Friends warn me that, in the aftermath of death, holidays are rough.
In the scale by which we measure fresh grief vs. dulled grief, the first holidays without a loved one — in my case, a father who has always been the center of my family’s universe — are the worst of the worst, they say.
They offer advice, hoping that their loving words can serve as a shield for the times ahead, as if preparation could lessen the sharpest edges of loss.
But I’ve discovered since my father died last March five days after my birthday, a day after my mother’s and two weeks before he was to celebrate his 89th, as we did every year along with two of his beloved granddaughters, that the better choice is to embrace the calendar with a spirit of gratitude.
And so, in a season that begins Thursday with Thanksgiving and the prospect of world peace as the most elusive of treasures, when our own community has been rattled by senseless losses like that of slain 18-year-old college freshman Christian Aguilar or Tuesday’s shooting death of a 13-year-old on a school bus in Homestead, I offer some thoughts on my own journey.
Overwhelming grief — that instant when reality slaps you and there’s no denying that what you have loved has gone from this world forever — knows no schedule, no calendar. There is no neatness or order to grief. It assaults you in the most ordinary of circumstances, when you least expect it and are less prepared for the onslaught.
When, tiding up a closet, you spot his beloved leather sandals, the ones you clung to with the illusion that the little great-grandson who loved him and initially excused his absence with the innocent, “ Abuelo’s not here, he’s working,” who later threw an inexplicable and inconsolable tantrum but will eventually forget him, may one day walk in the old man’s shoes.

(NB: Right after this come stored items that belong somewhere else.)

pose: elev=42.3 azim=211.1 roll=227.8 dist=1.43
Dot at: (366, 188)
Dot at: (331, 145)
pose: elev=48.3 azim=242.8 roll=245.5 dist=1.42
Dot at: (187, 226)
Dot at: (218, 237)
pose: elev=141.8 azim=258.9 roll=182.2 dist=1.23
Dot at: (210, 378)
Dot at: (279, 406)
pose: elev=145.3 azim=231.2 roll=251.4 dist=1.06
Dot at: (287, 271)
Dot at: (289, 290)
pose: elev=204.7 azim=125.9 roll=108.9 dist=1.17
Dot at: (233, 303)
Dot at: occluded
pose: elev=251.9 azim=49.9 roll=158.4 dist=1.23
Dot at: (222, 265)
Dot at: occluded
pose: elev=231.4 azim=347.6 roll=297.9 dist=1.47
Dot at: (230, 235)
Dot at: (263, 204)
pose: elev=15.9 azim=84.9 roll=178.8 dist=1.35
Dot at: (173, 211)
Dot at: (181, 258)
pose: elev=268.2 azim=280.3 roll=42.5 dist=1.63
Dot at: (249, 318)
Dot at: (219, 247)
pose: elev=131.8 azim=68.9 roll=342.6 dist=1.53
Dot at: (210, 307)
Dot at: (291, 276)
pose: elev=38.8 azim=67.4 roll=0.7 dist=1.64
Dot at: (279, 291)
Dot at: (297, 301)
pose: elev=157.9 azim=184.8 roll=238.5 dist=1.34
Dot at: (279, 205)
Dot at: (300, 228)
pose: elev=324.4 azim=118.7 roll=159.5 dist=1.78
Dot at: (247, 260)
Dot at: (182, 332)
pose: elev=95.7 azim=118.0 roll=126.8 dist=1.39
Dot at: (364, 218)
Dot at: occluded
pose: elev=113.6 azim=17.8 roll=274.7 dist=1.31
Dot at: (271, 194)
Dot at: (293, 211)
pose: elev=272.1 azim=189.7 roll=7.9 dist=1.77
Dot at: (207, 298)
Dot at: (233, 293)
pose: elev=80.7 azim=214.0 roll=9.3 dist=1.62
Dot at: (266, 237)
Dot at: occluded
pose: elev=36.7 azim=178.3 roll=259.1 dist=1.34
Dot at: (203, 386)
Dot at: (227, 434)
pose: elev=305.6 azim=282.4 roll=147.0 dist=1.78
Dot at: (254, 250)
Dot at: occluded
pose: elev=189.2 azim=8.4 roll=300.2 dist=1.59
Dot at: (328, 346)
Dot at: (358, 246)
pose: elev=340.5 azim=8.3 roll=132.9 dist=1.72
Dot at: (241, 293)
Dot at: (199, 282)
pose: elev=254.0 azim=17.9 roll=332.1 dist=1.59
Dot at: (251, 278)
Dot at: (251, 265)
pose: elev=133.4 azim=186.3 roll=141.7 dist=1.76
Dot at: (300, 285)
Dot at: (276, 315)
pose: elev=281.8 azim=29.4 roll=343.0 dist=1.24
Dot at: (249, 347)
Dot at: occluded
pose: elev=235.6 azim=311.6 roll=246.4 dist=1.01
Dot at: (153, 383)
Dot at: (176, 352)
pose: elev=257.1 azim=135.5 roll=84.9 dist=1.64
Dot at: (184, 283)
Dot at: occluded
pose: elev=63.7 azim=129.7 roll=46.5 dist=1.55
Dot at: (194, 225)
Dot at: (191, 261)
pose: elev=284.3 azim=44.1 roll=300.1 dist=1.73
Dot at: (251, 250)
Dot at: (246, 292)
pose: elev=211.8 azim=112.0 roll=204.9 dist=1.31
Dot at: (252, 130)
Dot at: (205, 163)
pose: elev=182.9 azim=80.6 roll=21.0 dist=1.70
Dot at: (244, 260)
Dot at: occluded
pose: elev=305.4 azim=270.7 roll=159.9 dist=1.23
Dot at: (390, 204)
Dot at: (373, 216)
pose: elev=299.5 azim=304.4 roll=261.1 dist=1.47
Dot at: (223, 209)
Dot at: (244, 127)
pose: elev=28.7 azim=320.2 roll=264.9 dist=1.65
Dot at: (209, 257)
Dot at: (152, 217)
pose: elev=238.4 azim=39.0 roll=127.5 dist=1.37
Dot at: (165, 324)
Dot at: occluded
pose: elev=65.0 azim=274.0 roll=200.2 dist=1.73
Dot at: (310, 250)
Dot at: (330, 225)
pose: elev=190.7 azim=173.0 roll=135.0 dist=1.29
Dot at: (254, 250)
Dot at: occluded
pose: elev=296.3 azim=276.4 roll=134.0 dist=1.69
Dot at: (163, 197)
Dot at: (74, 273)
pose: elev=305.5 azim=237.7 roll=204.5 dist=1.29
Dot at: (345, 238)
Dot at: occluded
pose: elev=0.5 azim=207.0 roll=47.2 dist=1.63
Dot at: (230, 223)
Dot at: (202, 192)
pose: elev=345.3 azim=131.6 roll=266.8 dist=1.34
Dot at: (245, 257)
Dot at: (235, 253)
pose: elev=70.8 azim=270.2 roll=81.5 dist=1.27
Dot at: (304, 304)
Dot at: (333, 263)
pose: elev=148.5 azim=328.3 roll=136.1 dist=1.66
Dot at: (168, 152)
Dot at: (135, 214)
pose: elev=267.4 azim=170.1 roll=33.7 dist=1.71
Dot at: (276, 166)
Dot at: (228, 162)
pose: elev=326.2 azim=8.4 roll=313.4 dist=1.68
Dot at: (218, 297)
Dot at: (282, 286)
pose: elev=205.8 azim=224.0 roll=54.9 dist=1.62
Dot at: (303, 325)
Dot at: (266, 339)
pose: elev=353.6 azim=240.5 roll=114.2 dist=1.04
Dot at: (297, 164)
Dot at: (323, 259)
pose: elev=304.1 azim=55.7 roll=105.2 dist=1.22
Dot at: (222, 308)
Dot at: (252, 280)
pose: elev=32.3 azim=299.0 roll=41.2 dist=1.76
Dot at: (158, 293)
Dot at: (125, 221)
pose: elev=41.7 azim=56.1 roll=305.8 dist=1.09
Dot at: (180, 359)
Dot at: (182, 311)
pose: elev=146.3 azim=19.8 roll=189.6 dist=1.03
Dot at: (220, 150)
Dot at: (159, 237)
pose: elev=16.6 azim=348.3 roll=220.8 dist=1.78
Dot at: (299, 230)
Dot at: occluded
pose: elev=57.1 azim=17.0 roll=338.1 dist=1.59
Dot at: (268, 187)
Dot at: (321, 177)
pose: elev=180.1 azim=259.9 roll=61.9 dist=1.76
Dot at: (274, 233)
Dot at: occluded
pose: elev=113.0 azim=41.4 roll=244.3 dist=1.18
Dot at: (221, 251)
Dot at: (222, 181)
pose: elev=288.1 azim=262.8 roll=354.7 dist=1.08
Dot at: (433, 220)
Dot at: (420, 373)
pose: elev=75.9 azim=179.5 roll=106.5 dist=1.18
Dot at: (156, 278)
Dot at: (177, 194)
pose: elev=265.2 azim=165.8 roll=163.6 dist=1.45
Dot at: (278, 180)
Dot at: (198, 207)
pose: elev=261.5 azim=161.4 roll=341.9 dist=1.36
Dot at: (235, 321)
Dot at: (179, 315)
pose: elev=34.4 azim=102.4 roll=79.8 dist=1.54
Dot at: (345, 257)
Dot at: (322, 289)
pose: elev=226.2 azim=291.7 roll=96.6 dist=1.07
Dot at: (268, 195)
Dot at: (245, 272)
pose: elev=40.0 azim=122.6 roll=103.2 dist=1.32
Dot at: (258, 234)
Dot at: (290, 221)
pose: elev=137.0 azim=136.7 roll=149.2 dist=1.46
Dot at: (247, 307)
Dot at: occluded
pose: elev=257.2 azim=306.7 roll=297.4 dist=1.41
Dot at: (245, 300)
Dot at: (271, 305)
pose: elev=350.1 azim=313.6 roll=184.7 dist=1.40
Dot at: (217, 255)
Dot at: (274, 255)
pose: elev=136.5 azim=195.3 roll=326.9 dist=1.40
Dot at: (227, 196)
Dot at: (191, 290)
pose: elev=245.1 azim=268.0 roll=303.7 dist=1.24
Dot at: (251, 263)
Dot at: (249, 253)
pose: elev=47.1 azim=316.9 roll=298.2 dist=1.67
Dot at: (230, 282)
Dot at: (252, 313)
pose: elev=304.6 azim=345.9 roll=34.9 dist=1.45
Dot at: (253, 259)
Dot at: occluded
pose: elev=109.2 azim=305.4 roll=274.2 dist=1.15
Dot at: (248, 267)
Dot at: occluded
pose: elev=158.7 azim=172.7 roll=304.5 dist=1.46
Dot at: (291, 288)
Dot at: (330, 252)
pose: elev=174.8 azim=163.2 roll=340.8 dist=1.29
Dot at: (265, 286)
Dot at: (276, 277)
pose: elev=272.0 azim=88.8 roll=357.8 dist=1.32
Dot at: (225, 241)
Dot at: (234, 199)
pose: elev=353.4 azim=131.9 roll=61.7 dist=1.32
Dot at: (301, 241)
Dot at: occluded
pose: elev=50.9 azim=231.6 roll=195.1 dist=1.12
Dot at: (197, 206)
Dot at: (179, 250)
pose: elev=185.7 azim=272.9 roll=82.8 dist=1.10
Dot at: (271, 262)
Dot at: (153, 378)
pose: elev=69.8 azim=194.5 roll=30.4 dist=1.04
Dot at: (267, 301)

Or on the telephone with your pregnant daughter when she says, “I dreamed last night that our family was still intact,” and you have to grip the closest object and sit down for the rest of the conversation, which will have a happy ending, but for a moment feels like a paper cut to the heart.
There is no preparation for these moments, no words sufficiently consoling, and only subterranean rage when the well-meaning tell you he’s in a better place and you want to scream to never, ever, tell you that again.
He’s not. The better place is right here, with his family.
The only antidote to these moments, the only comeback from that road is to celebrate life at every opportunity, to mark the birthdays with joy, to embrace the meaning of the holidays as you never have before because now you know about impermanence, about change that uproots your world, and that memories made in the present will be the preparation you’ll need tomorrow.
It wouldn’t be an exaggeration to say this has been the worst year of my life, but I don’t have to stretch too far or dig too deep to feel the gratitude evoked by Thanksgiving.
“What can I say, my daughter,” my moribund father said on my birthday, when my brother helped me coax him out of his deep sleep and carry him to the table for a taste on his lips of cake and ice cream, “that I wish you all the happiness in the world.”
Those last words, the granddaughter due on Jan. 1, and the gift of someone else in the family cooking the turkey are both shield and bounty at my Thanksgiving table.